After what felt like the longest winter ever, summer is just around the corner. For many, this means a chance to travel to exotic locations, spend time with the family, and enjoy the sunshine. For some people, this will involve cruise ships, which have become increasingly popular over the last decade thanks to huge investments from cruise giants Royal Caribbean Cruises Ltd. (NYSE:RCL), Carnival Corporation (NYSE:CCL), and even The Walt Disney Company (NYSE:DIS). However, recent problems with some cruise ships, including fires and engine failure, have had people re-thinking cruises as vacation options, and for investors it has meant sinking share prices in the short-term.
Small industry, big costs
Unlike other industries, the cruise ship industry is small in terms of the number of competitors. This is mostly due to the costs of owning and maintaining a cruise ship that is both profitable and comfortable for passengers. The average price to build a cruise ship can run anywhere from $420 million to nearly $1.5 billion, which is a big investment for just one unit. This tends to limit the number of entrants into the marketplace, and since it’s a small industry, it means any negative publicity with cruise ships tends to have a ripple effect across the whole industry. Disasters with ships like the Costa Concordia and the Grandeur of the Seas have hurt the cruise ship market, as well as led to massive costs in repairs and marketing to try to regain the public’s trust.

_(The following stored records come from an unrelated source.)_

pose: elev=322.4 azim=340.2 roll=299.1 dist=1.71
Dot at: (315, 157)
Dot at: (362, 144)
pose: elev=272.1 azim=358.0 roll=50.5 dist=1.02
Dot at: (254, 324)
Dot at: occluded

Ship safety hurting company profits
Following Royal Caribbean Cruises Ltd. (NYSE:RCL)’s recent problem when its ship, the Grandeur of the Seas, caught fire, the share price impact was immediate. It came as a precursor to the company losing 10¢ per share in earnings, which isn’t good for the company headed into the peak summer season, when ships make their money for the year. Thankfully for the company, Moody’s hasn’t cut its credit rating from Ba1 after this downturn,. This will enable the company to borrow money, if need be, for repairs, as well as any expenses that will come from regaining passengers in the future, which will limit damage to the share price.

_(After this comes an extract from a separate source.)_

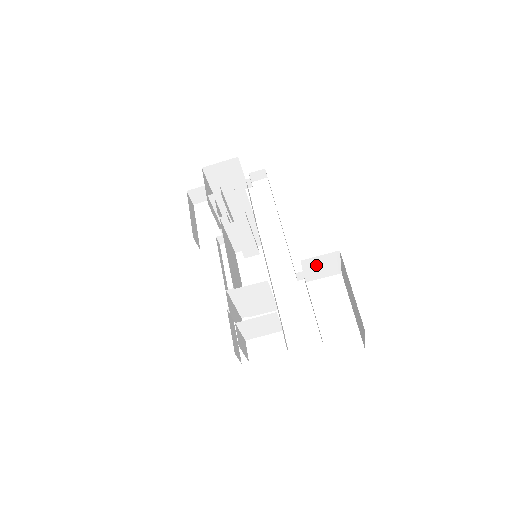
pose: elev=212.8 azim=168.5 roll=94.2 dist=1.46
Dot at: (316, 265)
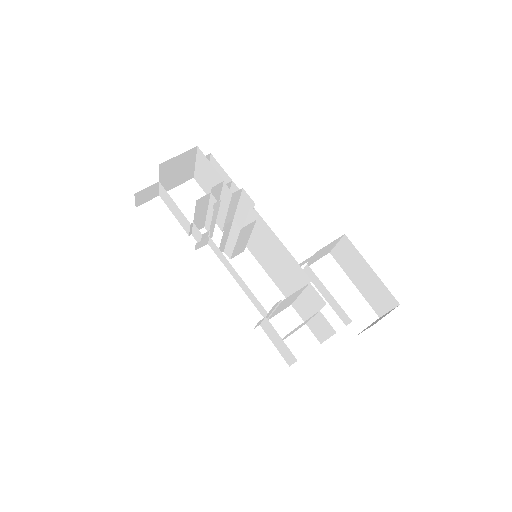
Dot at: (321, 252)
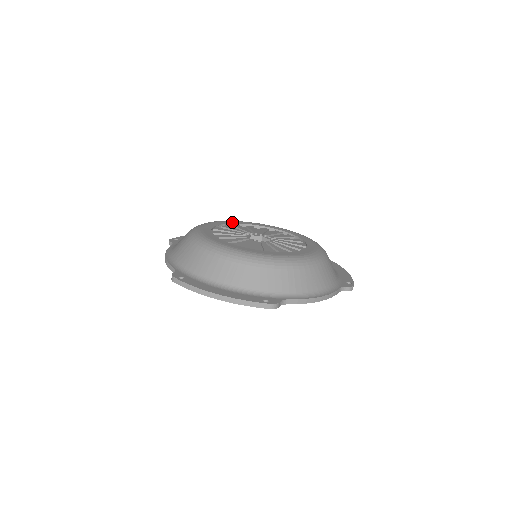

As troublesome as that was for the industry, the biggest headache came from Carnival Corporation (NYSE:CCL) after a fire on the ship, Triumph, left 3,100 people stranded at sea, leading to serious questions regarding the safety of cruise ships. Company reports have also shown a decline in revenue per passenger, despite an increase in bookings due to decreased cabin prices, leading the company to drop its profit estimates to $1.45-$1.65 per share, far below analysts’ expectations of $1.99 per share. Part of this downturn has also been aided by increased fuel costs and less-than-favorable exchange rates. While that hurts the entire industry, Carnival Corporation (NYSE:CCL) has also had to increase marketing expenses to win back consumer confidence, which may turn out to be a long-term profit bleeder.